Being situated in one of the dry locales of Sri Lanka, the atmosphere of Ruhuna National Park is typically hot and dry. The territory gets its yearly precipitation amid the north-east storm from November to January, and eccentric between monsoonal rains in March/April and September. The yearly temperature close ocean level is 27 C, albeit in the dry season an everyday greatest of 37 C is not exceptional.
Engravings found in the southern district date back to the 2nd century BC, and before this, the Indo-Aryan pilgrims from northern India were in full control of the territory. Religious evidence has been found here as well in the caverns that are spread around the zones.
Today, Yala acts as a vacational spot and has been a National Park since 1938. Records demonstrates that the first Game Ranger of the Sanctuary was H.H. Engel Brecht, a captive who was unable to come back to South Africa, his homeland, because he refused to swear faithfulness to the British government and went to the close-by waterfront town of Hambantota before the government made him the overseer of the sanctuary around 1908.
A few watering system tanks are still noticeable together with common water gaps.
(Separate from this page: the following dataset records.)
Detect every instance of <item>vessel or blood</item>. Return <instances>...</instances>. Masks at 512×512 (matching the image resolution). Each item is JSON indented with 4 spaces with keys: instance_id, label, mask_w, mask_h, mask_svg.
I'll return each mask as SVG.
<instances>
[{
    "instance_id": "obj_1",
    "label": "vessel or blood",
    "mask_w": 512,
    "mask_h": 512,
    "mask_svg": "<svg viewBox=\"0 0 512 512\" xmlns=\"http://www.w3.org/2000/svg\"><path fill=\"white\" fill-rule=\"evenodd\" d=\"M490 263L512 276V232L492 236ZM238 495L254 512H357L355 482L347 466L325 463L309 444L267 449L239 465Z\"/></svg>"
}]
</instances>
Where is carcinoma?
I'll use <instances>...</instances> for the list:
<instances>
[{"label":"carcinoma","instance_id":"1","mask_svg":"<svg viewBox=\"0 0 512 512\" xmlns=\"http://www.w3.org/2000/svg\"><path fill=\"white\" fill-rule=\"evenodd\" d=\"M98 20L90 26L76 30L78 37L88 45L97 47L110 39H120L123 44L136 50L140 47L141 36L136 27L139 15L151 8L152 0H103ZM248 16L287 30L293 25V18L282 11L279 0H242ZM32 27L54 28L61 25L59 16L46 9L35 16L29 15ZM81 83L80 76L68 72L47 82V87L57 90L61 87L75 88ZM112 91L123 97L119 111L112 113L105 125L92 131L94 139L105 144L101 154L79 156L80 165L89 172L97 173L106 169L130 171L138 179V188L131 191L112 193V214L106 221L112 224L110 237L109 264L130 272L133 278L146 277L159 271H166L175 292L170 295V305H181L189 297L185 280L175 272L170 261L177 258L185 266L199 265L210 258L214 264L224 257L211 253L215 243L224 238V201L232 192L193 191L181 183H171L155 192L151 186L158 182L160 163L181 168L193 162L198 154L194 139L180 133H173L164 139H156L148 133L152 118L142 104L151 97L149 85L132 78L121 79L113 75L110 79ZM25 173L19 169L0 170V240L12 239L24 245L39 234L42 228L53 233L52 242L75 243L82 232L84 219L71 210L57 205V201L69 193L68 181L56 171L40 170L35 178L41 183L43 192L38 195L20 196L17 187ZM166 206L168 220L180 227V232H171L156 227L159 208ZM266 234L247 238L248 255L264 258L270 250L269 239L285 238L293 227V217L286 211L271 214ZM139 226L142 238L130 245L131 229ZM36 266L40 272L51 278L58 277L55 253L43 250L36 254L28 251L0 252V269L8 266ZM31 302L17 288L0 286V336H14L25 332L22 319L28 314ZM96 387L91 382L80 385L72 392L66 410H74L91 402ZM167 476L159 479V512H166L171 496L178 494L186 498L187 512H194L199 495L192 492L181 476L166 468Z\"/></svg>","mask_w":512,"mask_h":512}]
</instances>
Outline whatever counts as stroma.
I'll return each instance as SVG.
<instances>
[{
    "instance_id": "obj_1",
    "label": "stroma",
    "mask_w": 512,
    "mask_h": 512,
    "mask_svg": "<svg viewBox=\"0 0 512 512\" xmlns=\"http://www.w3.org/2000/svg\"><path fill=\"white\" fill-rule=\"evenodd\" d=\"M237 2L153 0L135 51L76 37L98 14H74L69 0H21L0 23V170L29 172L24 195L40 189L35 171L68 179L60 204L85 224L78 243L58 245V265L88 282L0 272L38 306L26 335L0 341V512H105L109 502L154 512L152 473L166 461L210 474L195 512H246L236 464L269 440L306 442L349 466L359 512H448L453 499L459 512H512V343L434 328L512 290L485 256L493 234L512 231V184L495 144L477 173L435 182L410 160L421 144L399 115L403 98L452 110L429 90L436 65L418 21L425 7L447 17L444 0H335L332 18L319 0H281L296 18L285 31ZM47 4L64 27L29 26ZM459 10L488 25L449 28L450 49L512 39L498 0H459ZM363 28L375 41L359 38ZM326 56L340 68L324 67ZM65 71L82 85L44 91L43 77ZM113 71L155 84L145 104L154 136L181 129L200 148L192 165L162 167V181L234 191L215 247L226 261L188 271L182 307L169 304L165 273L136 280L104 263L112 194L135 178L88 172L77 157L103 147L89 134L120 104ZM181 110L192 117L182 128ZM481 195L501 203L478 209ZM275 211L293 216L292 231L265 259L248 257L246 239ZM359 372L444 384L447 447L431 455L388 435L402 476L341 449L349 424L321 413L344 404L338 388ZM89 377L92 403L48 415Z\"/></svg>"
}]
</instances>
These wellsprings of water are useful for the survival of the untamed life. A few common rock pools contain water all through the year. In the southeast, the Park is limited by the ocean. Pristine normal shorelines and sand rises give a lovely situation. This is most likely a standout amongst the most dynamite seascapes of Sri Lanka. The broad parkland that encompasses the tidal ponds offer guests radiant areas for creatures to live in.